Melanie got up and Corinne groaned theatrically. ‘And what’s poor old Moxon going to think about that?’ she asked.

 

Bonnie slept badly, dropping into tangled dreams for short spells and then surfacing to find that reality was no better. She could find no logical thread to follow, nothing that prompted her to explore a particular place, or approach a particular person. The previous day had been a model of clarity by comparison. All she could think of was that she should phone Melanie, and they would go together to the shop and try to construct a credible theory. That’s what Ben would do. He would draw a diagram with circles and arrows and neat remarks. He would list every known fact, and every individual involved. She recited some of these
facts to herself – mysterious, smart woman at the hotel, with some link to Dan. Possible sighting by Ninian. No, no – that wasn’t a fact, she told herself. That was a useless diversion, taking them away from the proper path.

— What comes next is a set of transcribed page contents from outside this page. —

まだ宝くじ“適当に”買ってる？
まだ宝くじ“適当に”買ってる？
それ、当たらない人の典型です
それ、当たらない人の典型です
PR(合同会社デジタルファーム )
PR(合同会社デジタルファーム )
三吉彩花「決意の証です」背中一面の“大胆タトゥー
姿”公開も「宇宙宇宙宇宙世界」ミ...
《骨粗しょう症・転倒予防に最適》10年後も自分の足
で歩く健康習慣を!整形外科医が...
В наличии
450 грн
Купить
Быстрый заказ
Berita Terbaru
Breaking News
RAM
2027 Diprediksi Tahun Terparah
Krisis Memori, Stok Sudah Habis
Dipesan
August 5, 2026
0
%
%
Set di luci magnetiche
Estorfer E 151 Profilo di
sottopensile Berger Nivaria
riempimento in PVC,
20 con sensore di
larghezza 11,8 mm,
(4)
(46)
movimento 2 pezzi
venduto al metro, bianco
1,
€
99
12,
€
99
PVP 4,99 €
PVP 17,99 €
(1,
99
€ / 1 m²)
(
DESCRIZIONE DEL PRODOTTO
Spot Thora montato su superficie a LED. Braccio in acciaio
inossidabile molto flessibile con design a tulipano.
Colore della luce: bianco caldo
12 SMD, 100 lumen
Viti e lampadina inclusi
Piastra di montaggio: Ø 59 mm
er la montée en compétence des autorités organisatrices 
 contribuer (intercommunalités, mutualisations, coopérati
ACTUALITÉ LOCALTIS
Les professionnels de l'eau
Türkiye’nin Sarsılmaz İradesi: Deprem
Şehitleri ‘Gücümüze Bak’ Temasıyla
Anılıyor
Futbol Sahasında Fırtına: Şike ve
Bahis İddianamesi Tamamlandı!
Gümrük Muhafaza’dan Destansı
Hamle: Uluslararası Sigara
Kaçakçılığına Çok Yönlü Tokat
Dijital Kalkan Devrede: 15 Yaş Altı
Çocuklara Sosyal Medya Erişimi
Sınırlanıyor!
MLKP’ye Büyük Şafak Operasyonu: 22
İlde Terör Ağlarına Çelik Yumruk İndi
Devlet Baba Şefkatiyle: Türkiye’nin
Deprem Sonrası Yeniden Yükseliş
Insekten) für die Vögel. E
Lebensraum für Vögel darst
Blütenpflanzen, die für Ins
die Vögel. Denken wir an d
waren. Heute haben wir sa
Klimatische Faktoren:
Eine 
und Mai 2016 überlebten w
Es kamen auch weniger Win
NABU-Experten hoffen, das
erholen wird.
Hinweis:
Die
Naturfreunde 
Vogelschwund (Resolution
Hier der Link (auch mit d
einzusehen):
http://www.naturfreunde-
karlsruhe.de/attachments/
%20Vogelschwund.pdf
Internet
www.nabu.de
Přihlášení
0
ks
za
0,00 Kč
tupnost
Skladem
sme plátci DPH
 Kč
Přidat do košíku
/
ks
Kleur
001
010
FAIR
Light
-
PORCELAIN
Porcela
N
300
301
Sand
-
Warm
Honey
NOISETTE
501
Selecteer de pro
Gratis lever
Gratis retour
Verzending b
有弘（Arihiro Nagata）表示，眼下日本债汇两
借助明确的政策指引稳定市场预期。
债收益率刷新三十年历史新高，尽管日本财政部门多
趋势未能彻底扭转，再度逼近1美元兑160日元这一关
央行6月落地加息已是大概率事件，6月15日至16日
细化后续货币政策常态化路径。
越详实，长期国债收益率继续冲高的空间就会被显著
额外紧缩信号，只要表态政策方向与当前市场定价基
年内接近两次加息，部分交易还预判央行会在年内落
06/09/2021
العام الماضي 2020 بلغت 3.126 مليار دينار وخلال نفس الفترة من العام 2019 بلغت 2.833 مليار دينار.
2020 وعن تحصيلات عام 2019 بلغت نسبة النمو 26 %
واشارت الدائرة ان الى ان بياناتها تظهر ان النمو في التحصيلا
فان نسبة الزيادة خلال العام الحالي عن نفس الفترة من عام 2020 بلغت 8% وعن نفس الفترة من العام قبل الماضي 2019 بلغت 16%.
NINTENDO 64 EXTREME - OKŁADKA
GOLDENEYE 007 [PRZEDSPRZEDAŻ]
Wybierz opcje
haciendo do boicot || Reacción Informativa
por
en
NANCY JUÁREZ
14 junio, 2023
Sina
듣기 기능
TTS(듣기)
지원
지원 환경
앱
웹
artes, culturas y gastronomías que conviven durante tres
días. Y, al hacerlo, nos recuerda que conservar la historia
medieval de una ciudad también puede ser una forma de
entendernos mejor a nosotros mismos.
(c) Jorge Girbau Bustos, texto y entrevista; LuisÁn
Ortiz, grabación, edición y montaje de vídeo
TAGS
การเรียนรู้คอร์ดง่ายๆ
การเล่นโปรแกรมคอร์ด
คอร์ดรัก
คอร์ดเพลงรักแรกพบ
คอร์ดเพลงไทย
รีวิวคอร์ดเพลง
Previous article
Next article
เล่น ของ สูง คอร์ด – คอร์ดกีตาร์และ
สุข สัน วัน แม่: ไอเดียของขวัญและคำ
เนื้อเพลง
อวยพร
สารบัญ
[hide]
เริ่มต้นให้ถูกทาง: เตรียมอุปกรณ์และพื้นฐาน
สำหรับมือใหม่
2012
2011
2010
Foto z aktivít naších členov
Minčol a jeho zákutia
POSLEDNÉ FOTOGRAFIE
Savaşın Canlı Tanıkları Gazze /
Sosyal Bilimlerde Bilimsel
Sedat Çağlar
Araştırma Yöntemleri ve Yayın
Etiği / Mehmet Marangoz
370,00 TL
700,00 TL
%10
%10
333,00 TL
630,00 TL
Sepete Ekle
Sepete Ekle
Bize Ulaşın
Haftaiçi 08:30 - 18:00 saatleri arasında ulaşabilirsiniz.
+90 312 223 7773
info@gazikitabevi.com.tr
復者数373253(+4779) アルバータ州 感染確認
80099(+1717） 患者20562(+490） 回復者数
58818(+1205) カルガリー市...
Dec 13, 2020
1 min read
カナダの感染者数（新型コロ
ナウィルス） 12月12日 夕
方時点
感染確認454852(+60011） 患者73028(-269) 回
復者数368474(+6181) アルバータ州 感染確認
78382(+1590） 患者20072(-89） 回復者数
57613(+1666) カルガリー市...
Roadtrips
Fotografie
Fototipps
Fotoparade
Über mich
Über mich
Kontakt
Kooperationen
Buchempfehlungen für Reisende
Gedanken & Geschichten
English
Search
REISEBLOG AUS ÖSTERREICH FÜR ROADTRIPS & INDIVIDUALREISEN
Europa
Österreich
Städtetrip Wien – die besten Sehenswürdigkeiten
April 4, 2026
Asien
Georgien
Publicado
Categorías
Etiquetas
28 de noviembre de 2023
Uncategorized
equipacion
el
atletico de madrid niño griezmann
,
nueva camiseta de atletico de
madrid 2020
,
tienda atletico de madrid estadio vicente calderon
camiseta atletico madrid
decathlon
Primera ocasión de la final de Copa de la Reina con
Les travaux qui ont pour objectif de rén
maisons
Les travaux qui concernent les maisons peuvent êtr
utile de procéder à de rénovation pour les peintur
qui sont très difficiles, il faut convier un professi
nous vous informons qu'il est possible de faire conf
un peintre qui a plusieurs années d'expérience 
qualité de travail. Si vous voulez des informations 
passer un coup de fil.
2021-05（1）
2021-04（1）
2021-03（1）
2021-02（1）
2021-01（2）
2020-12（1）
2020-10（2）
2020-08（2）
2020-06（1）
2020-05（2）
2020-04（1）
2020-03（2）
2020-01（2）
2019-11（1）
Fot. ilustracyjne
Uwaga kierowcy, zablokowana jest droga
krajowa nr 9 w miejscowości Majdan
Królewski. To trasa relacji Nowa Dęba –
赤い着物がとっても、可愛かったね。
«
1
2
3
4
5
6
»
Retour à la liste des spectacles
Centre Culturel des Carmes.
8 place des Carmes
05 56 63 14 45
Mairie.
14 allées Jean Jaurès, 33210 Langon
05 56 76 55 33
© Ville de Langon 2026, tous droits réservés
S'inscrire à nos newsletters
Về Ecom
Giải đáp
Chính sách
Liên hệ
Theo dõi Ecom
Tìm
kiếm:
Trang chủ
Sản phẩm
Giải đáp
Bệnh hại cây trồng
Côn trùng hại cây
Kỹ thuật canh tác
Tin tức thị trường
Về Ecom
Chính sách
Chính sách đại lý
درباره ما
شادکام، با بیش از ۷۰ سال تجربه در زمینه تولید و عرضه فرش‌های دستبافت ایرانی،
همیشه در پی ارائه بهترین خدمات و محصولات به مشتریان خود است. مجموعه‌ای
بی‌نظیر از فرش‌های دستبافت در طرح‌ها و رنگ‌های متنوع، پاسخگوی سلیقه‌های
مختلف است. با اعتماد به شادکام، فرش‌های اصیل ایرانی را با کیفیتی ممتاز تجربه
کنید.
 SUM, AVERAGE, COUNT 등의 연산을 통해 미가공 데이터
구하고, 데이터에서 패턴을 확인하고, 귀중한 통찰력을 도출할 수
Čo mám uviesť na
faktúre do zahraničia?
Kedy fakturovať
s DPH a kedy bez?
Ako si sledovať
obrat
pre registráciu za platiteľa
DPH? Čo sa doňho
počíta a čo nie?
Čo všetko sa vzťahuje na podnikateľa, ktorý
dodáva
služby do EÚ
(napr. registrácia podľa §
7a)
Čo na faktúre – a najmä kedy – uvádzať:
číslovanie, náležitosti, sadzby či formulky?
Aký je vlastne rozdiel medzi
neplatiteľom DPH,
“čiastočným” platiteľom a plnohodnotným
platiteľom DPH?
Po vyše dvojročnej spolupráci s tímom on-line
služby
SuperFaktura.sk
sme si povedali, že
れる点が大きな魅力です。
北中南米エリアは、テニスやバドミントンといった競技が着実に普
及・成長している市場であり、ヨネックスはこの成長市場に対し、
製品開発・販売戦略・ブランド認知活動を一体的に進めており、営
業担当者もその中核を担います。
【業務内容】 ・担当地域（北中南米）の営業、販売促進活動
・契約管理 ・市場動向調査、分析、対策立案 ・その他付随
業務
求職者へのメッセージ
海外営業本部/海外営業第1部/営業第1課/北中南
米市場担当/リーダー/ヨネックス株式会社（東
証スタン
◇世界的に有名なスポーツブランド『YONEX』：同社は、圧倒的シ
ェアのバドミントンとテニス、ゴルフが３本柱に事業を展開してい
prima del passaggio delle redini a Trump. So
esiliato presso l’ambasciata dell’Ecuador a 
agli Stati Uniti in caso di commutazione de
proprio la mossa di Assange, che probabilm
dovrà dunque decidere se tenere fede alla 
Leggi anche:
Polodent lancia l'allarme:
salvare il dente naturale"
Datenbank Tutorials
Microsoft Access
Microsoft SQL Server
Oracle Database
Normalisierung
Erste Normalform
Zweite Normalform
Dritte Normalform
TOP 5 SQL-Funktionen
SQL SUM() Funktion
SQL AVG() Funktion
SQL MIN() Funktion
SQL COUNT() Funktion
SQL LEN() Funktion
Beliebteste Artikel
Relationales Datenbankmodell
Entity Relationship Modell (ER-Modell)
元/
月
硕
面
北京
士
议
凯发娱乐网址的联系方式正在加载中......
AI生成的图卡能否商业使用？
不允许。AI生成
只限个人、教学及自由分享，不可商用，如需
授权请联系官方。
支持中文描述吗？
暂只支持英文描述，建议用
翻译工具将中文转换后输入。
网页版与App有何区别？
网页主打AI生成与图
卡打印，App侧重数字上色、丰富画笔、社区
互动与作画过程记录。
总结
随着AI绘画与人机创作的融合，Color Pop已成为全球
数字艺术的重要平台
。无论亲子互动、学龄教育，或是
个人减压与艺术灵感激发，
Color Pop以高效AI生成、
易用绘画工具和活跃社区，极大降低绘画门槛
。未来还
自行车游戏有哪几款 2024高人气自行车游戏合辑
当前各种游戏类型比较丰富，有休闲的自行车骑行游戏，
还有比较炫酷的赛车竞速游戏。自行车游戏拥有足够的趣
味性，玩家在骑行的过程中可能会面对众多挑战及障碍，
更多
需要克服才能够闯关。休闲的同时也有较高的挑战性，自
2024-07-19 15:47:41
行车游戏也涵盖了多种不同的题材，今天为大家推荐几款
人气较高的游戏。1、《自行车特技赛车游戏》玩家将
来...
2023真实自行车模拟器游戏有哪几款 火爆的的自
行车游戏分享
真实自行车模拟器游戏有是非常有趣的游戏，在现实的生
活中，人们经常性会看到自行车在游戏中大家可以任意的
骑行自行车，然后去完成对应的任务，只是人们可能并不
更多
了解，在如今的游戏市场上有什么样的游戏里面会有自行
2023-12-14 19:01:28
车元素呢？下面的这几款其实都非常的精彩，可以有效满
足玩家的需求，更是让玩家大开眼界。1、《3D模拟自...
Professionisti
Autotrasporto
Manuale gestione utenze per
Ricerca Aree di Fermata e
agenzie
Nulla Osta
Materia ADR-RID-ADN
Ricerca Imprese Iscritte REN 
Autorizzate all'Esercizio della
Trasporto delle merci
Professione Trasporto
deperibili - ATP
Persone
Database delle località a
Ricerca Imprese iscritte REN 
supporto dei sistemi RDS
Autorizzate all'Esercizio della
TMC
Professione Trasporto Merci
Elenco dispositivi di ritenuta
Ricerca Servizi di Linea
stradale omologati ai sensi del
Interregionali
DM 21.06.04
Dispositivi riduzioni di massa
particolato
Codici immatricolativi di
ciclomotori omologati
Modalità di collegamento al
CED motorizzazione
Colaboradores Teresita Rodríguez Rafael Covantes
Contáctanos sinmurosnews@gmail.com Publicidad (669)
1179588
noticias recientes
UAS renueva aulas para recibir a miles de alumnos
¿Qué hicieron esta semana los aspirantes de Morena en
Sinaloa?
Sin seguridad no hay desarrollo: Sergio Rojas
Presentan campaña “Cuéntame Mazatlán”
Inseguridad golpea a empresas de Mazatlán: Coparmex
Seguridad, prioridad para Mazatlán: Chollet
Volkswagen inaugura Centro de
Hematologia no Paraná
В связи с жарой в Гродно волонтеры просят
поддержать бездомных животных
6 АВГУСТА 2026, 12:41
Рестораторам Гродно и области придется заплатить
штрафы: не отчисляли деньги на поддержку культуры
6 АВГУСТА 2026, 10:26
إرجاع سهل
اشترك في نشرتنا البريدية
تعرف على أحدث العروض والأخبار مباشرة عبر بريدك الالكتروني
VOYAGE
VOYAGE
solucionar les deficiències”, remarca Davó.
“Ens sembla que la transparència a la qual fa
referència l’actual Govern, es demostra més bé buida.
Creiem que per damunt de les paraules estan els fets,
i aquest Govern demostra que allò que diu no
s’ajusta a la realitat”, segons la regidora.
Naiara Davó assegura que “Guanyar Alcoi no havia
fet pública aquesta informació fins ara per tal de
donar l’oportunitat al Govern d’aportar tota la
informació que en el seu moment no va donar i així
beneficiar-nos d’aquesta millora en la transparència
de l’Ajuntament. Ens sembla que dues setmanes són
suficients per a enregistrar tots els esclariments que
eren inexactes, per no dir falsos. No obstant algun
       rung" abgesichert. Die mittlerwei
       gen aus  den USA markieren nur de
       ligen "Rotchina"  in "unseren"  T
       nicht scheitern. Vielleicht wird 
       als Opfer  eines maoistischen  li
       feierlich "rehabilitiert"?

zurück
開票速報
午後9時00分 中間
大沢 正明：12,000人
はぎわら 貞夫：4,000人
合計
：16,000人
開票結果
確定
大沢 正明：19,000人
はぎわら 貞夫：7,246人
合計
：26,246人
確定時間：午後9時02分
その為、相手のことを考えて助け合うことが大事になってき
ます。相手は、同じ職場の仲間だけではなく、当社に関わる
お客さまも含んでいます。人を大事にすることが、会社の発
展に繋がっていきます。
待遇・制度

Her next dream included trees and police tape that was tied around the ankle of the Gentian child. Somewhere behind her she could feel Ben, but something was preventing her from turning round to look. It was a rope made of plaited rushes, wound around her legs. The other end was in the middle of Esthwaite, anchored by something heavy that she knew would be horrific if she managed to drag it out of the water. When she pulled, the tape attached to Gentian tightened and the little girl screamed.